▸ **Supplied passage**
'''

Keynote presentations were given by Professor Marshall Lightowlers, Professor of Veterinary Science at The University of Melbourne and Dr Meritxell Donadeu, International Development Professional and Visiting Research Fellow at The University of Melbourne. Professor Lightowlers and his team have developed the first-ever licensed vaccine for PC.
Also in attendance were Mr N S N Bhargav and Dr Baptiste Dungu of Indian Immunologicals Limited, India and MCI Sante Animale, Morocco respectively.
Engaging human and animal health organisations in East and Southern Africa
The Entebbe meeting, organised in collaboration with the Nairobi-based International Livestock Research Institute, was officially opened by Joy Kabatsi, Uganda’s Minister of State for Animal Industry and hosted over 50 participants from Madagascar, Tanzania, South Africa, Uganda and Zambia.
Dr Mwemezi Lutakyawa Kabululu from Tanzania, Dr Chrisostom Ayebazibwe from Uganda and Dr Evans Kabemba Mwape from Zambia, researchers from the three target countries featured in GALVmed’s African cysticercosis landscape and technical reports, gave national perspectives on the effects of the disease in humans and animals.
In addition, participants heard of the experiences of the Pan African Health Organisation (PAHO) on their ‘One Health’ approach to tackling PC and representatives from Madagascar shared their best practices and success stories with an integrated approach to controlling PC.
Commercial partners gave their perspective on the vaccine manufacturing, registration and distribution of vaccines.
Encouraging collaboration among human and animal health organisations in South Asia
In New Delhi, opening remarks were given by Dr A C Dhariwal, Director of the National Centre for Disease Control (NCDC), and Dr G Gongal, World Health Organization, India, to 45 participants from Nepal and the Indian states of Bihar, Meghalaya, Mizoram, Nagaland, Assam, Jharkhand, Tamil Nadu, Uttar Pradesh and New Delhi.

'''

▸ **Collected data**
'''

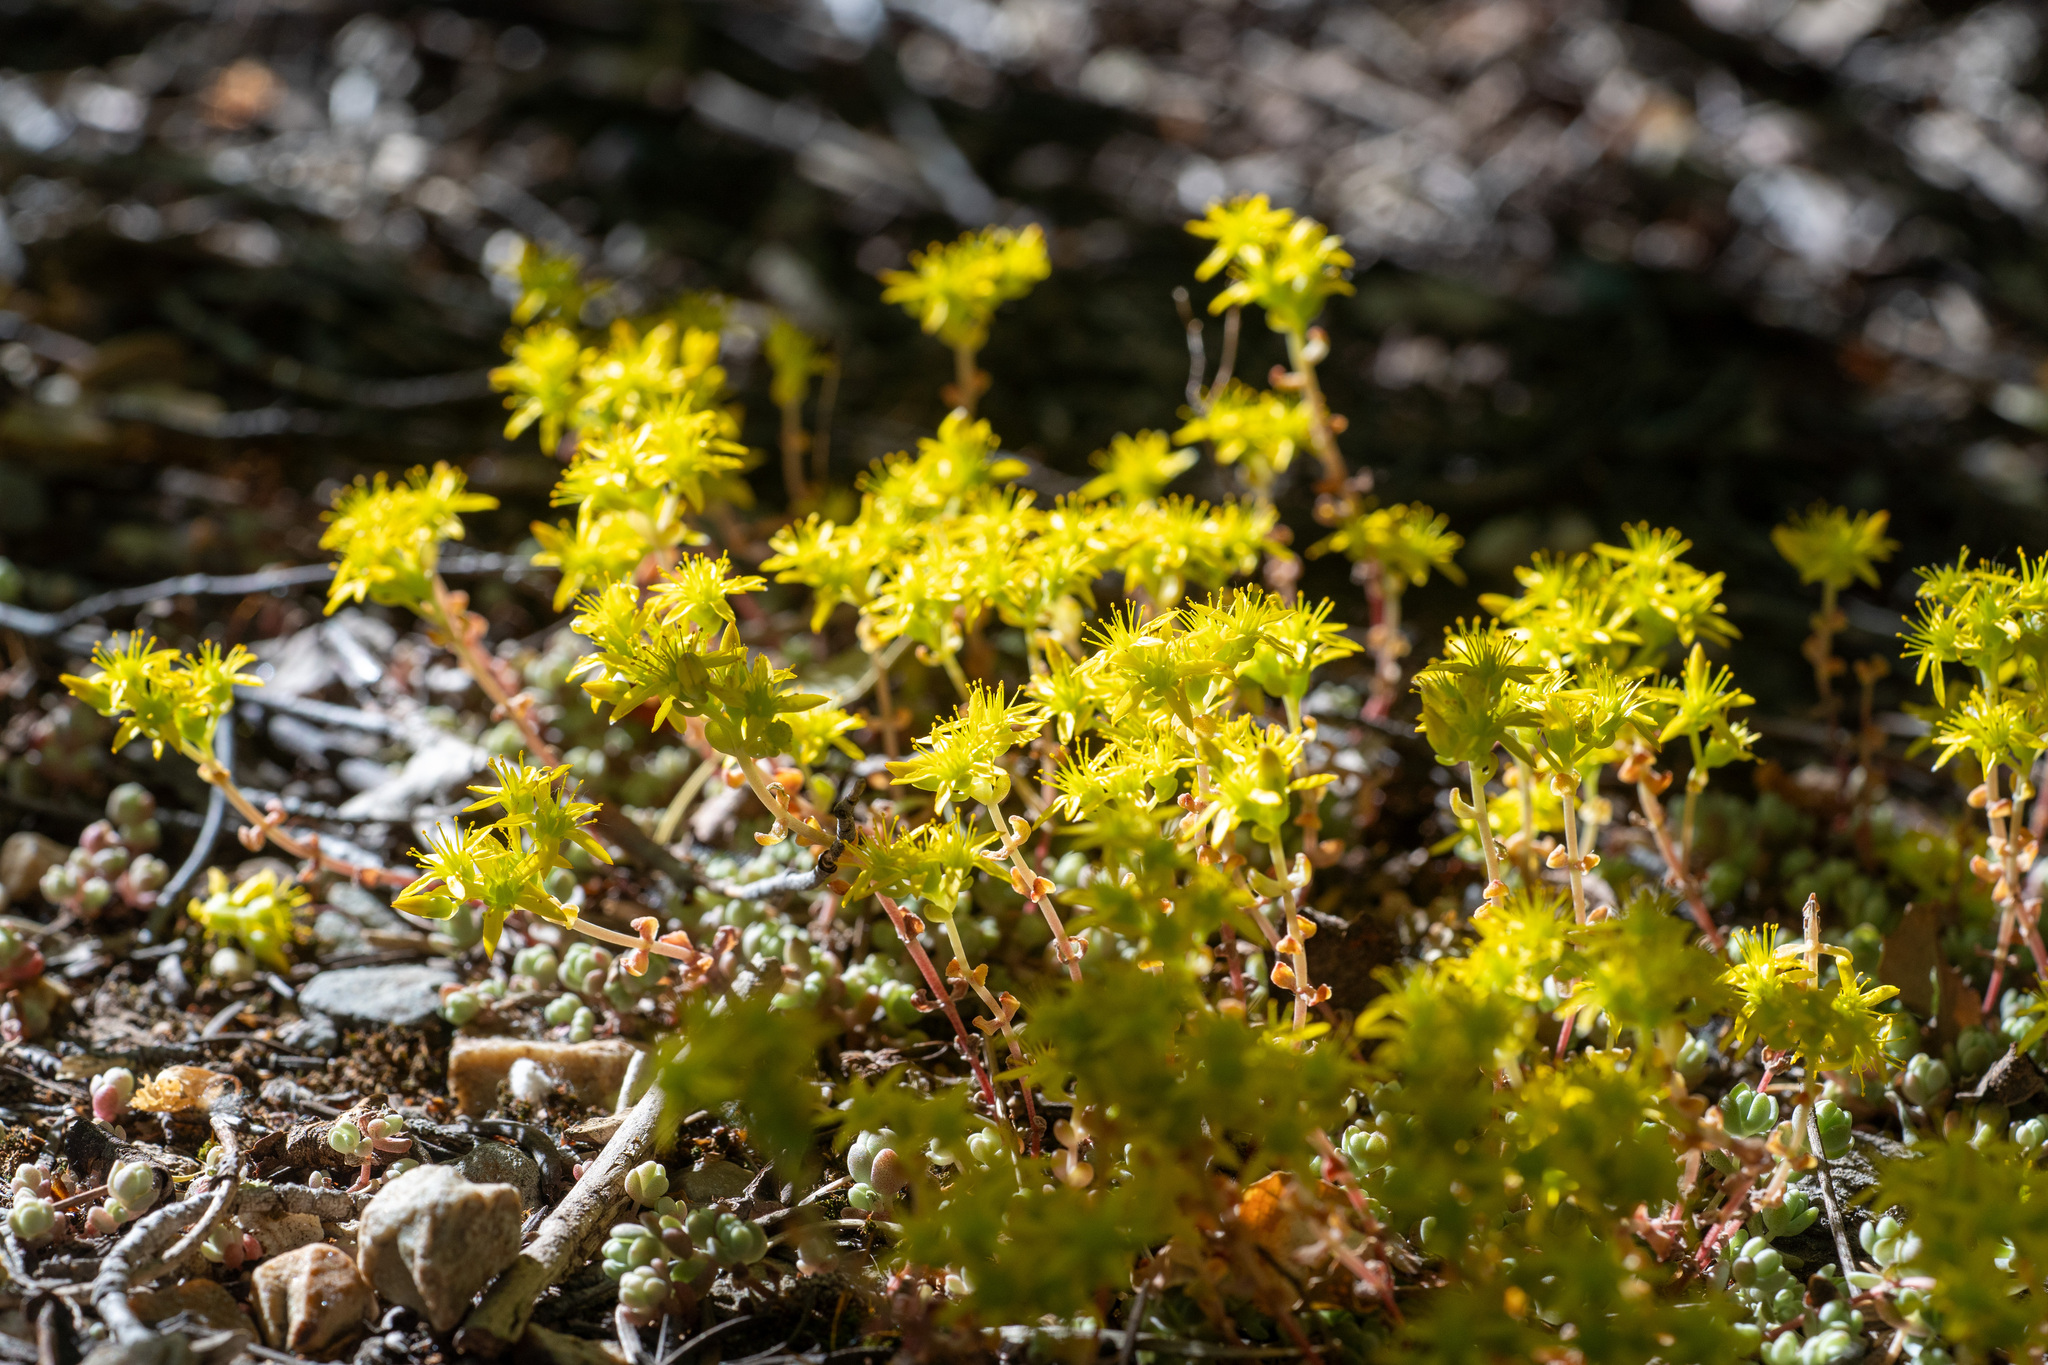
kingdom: Plantae
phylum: Tracheophyta
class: Magnoliopsida
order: Saxifragales
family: Crassulaceae
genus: Sedum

'''

▸ **Prompt A**
Quote the cysticercosis meetings passage from "Keynote presentations were" to "Uganda and Zambia.".
▸ **Prompt B**
Extend the cysticercosis meetings passage, picking up after its last sentence.
None of these rows is needed.

▸ **Final answer A**
Keynote presentations were given by Professor Marshall Lightowlers, Professor of Veterinary Science at The University of Melbourne and Dr Meritxell Donadeu, International Development Professional and Visiting Research Fellow at The University of Melbourne. Professor Lightowlers and his team have developed the first-ever licensed vaccine for PC.
Also in attendance were Mr N S N Bhargav and Dr Baptiste Dungu of Indian Immunologicals Limited, India and MCI Sante Animale, Morocco respectively.
Engaging human and animal health organisations in East and Southern Africa
The Entebbe meeting, organised in collaboration with the Nairobi-based International Livestock Research Institute, was officially opened by Joy Kabatsi, Uganda’s Minister of State for Animal Industry and hosted over 50 participants from Madagascar, Tanzania, South Africa, Uganda and Zambia.

▸ **Final answer B**
Speakers and delegates at the Suryaa New Delhi
Dr Dhariwal said the economic importance and evidence related to neglected tropical diseases like taeniasis/cysticercosis should be highlighted to encourage collaborations to occur. Dr G Gongal added that taeniasis/cysticercosis affects poor and excluded people more and since we now have PC tools, action must begin on ground.
Neurosurgeons Dr V Rajashekhar from Christian Medical College, Vellore, and Dr Manjari Tripathi, from All India Institute of Medical Sciences, N Delhi, called for programmes to control taeniasis/cysticercosis to be launched as soon as possible.
The need for improved disease surveillance systems to assist policy makers in making informed decisions was also highlighted by Dr Rahman, the head of International Livestock Research Institute for India.
Dr Mamta Dhawan implored all to collaborate so that a beginning could be made through small pilots in different states of India that could be replicated and scaled up once a successful model is identified.
A key outcome of the workshops was a call to target policy makers up to the highest level to create engagement and collaboration using a narrative from a human health perspective to make a compelling case for an integrated ‘One Health’ approach to control taeniasis and cysticercosis.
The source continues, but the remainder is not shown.